[[ DATASET RECORDS open ]]
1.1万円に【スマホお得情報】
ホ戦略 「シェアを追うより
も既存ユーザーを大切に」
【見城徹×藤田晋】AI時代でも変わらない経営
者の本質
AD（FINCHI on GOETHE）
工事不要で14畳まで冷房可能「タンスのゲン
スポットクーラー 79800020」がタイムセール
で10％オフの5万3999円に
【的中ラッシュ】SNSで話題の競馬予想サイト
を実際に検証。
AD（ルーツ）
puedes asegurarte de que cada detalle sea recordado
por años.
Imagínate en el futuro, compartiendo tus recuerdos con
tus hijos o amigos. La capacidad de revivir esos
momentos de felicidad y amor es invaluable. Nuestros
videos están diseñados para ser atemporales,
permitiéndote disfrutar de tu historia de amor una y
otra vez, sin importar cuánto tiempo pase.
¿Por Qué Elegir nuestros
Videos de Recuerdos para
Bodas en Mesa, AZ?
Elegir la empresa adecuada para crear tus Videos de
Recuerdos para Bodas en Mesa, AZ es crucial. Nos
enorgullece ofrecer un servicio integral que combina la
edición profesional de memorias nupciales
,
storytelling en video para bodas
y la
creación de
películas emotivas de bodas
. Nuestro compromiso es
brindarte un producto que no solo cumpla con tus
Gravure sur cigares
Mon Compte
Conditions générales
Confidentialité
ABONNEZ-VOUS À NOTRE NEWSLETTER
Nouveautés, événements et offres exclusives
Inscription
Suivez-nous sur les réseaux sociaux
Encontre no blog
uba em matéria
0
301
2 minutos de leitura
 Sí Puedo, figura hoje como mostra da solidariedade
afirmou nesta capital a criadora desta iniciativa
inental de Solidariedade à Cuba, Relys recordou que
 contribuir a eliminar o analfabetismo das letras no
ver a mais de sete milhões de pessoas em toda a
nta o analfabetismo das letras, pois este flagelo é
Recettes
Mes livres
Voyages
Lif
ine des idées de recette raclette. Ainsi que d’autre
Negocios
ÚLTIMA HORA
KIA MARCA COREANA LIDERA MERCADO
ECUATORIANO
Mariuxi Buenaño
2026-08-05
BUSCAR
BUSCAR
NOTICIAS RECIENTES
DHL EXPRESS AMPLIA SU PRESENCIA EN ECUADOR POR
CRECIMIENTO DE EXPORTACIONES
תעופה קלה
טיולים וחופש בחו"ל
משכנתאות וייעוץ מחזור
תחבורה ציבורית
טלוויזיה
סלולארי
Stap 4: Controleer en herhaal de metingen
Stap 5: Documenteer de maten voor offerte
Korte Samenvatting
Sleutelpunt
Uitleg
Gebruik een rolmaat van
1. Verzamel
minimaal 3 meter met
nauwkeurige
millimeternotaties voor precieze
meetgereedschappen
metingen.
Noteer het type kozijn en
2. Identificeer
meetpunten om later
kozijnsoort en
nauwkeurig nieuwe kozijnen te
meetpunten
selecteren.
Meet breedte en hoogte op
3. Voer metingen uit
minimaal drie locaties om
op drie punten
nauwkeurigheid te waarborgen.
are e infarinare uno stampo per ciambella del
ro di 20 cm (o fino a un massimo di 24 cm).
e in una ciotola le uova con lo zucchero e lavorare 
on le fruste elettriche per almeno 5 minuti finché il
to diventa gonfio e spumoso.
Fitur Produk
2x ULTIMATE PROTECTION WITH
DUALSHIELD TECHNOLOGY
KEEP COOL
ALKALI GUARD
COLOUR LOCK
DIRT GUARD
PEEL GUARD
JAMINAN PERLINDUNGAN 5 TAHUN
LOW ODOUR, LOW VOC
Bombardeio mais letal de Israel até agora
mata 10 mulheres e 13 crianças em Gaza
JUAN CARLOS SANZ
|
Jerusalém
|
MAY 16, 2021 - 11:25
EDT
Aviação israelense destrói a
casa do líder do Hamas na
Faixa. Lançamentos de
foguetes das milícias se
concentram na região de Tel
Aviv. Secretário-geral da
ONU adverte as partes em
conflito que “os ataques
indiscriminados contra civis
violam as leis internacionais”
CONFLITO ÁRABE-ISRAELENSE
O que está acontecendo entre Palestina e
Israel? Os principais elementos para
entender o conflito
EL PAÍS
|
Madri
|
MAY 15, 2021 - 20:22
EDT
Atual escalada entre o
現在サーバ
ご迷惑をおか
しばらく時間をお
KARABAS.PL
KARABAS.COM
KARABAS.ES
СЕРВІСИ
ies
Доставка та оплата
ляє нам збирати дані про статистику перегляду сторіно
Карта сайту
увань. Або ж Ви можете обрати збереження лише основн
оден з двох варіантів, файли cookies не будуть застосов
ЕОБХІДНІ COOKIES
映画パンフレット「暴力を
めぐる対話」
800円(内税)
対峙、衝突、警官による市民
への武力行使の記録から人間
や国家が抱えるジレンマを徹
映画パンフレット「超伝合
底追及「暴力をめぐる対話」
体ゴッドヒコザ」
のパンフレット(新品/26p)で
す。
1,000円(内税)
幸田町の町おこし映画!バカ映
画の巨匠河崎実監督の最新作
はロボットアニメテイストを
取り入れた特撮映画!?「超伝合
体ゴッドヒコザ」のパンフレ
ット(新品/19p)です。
[[ DATASET RECORDS closed ]]
**TASK BRIEF**
Return the data word for word, from its very beginning through the line containing "Imagínate en el", with both the first line and that line included.

**FINISHED EXERCISE**
1.1万円に【スマホお得情報】
ホ戦略 「シェアを追うより
も既存ユーザーを大切に」
【見城徹×藤田晋】AI時代でも変わらない経営
者の本質
AD（FINCHI on GOETHE）
工事不要で14畳まで冷房可能「タンスのゲン
スポットクーラー 79800020」がタイムセール
で10％オフの5万3999円に
【的中ラッシュ】SNSで話題の競馬予想サイト
を実際に検証。
AD（ルーツ）
puedes asegurarte de que cada detalle sea recordado
por años.
Imagínate en el futuro, compartiendo tus recuerdos con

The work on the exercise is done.